--- begin RECORDS TO USE ---

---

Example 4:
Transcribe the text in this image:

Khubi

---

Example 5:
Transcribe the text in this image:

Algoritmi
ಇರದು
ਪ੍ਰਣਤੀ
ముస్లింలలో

--- end RECORDS TO USE ---

— WHAT IS EXPECTED —
Copy out every line of the items above with no changes at all.

— TASK ANSWER —
---

Example 4:
Transcribe the text in this image:

Khubi

---

Example 5:
Transcribe the text in this image:

Algoritmi
ಇರದು
ਪ੍ਰਣਤੀ
ముస్లింలలో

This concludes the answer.